(Dataset entries)

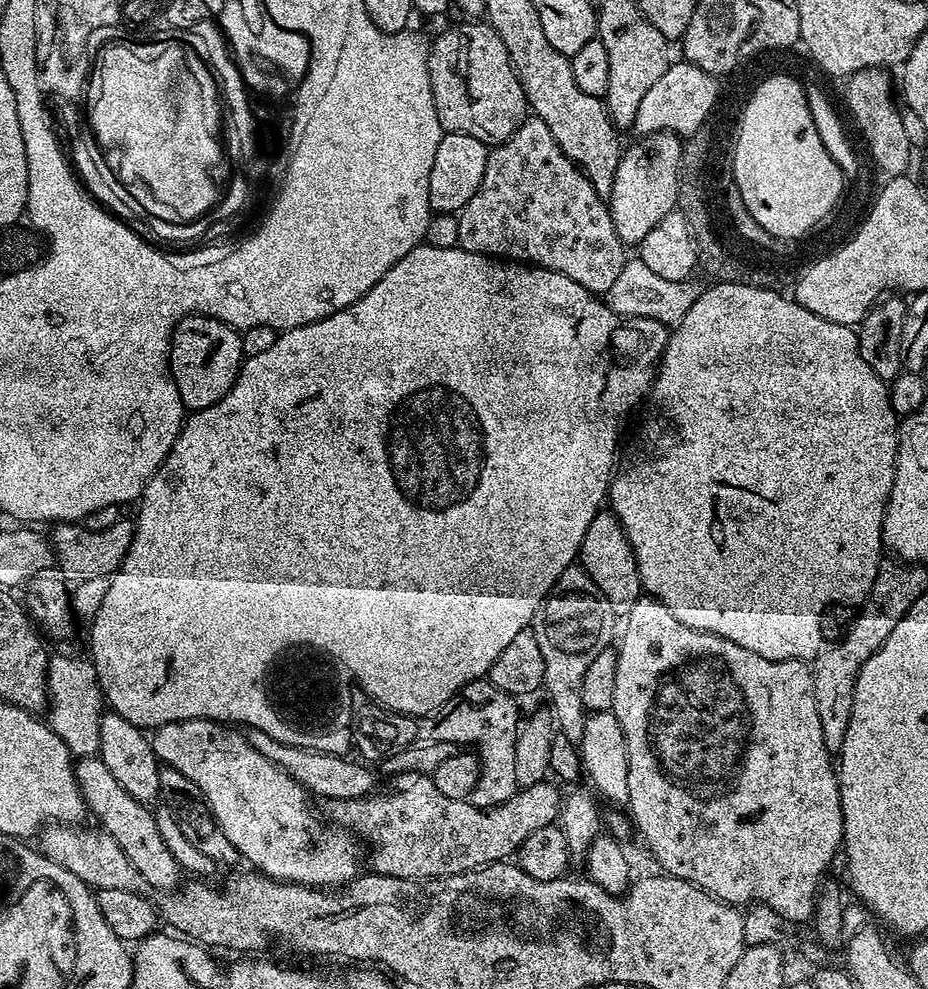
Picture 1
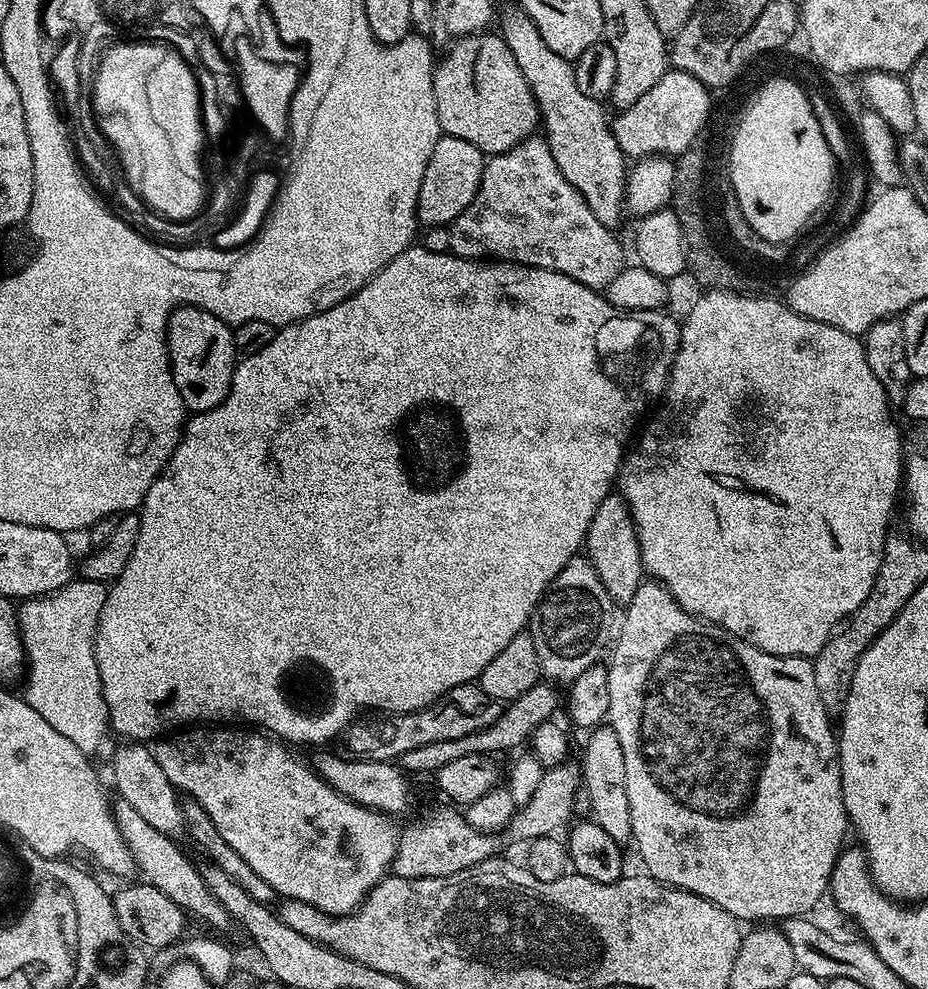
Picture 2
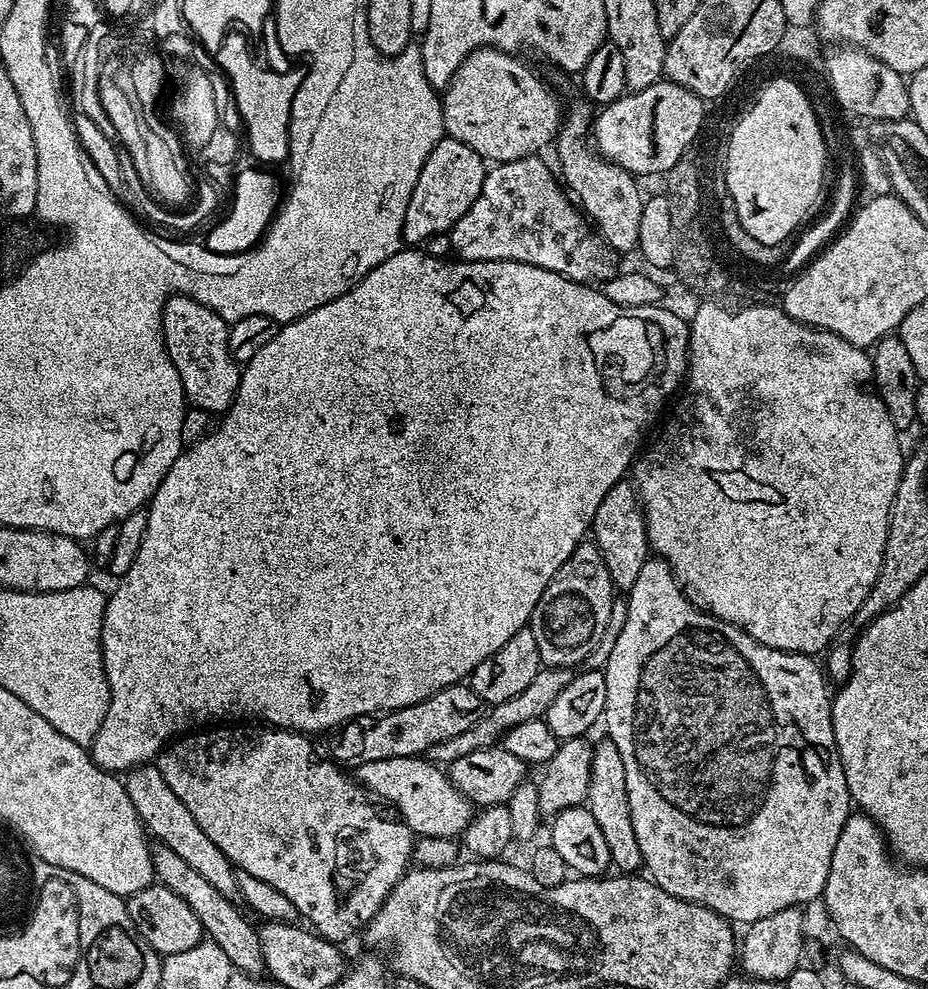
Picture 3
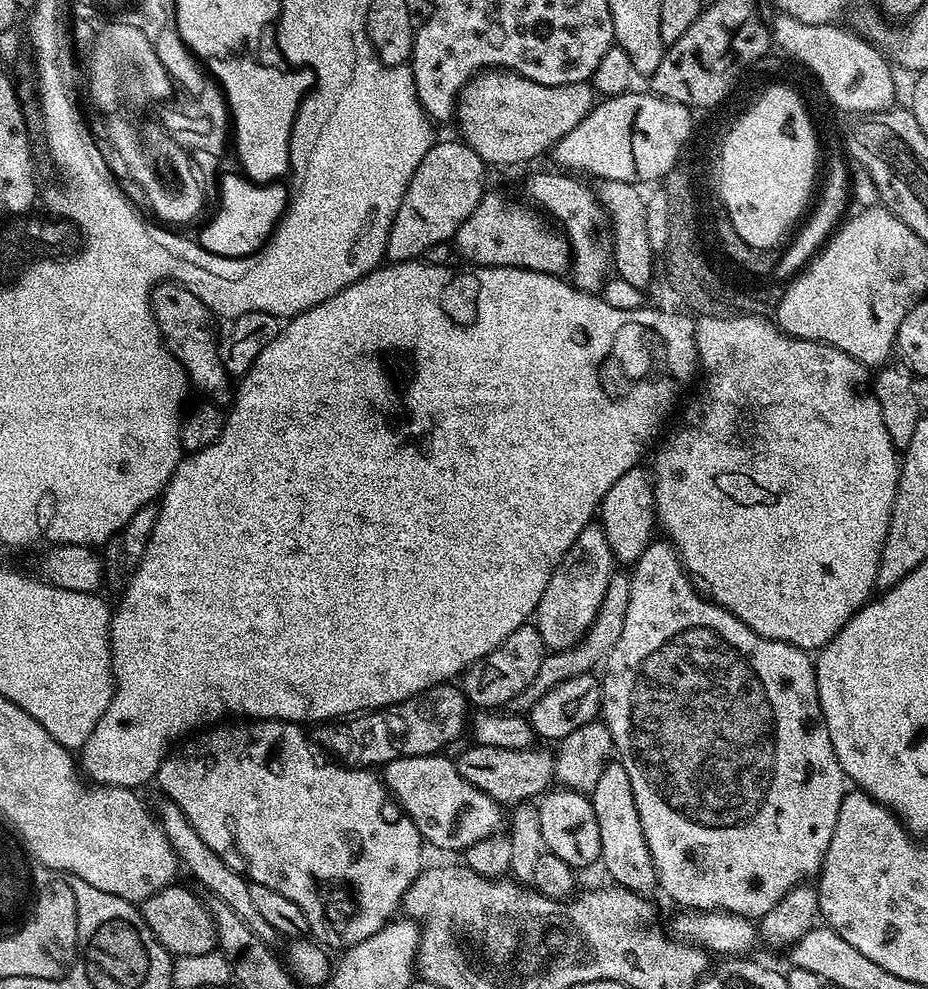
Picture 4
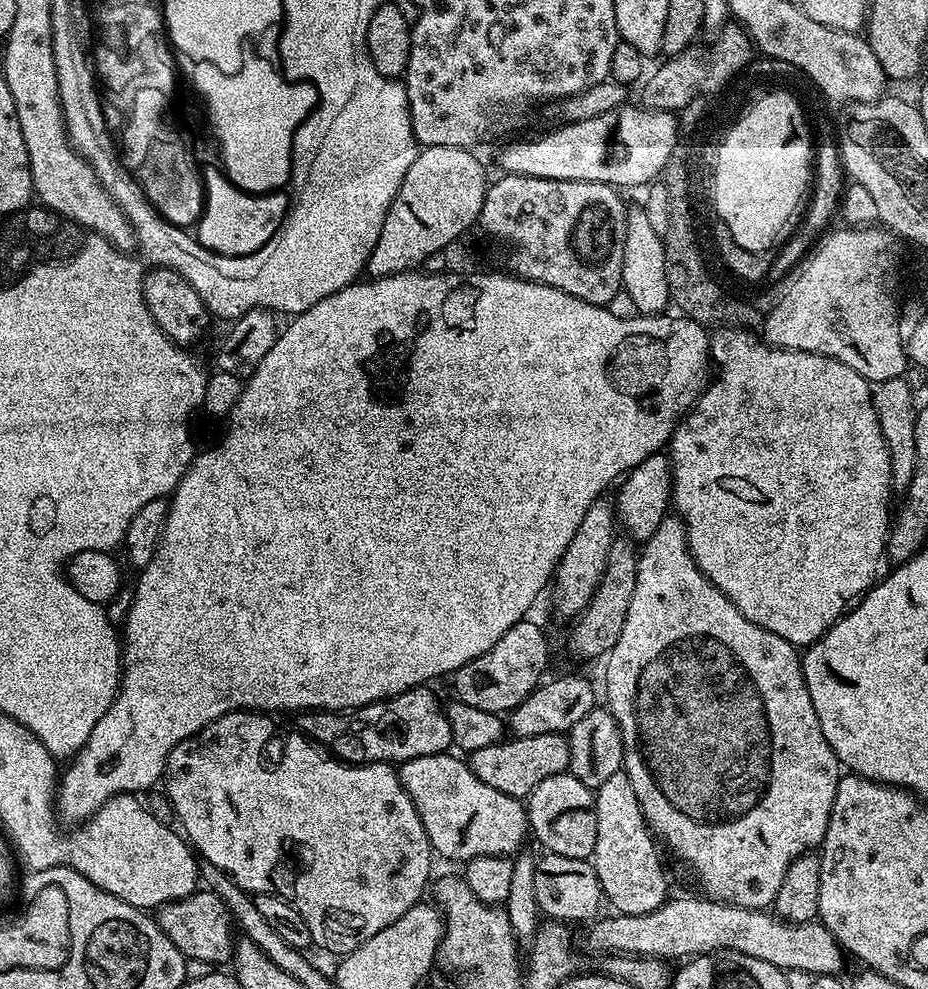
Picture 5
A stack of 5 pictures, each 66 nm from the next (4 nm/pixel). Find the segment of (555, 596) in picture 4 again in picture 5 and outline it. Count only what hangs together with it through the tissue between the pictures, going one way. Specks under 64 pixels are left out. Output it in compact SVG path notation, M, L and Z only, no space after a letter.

▶ [Assigned task] When you reproduce the entries above, keep every word exact and leave the images out.

▶ [Your solution]
Picture 1
Picture 2
Picture 3
Picture 4
Picture 5
A stack of 5 pictures, each 66 nm from the next (4 nm/pixel). Find the segment of (555, 596) in picture 4 again in picture 5 and outline it. Count only what hangs together with it through the tissue between the pictures, going one way. Specks under 64 pixels are left out. Output it in compact SVG path notation, M, L and Z only, no space after a letter.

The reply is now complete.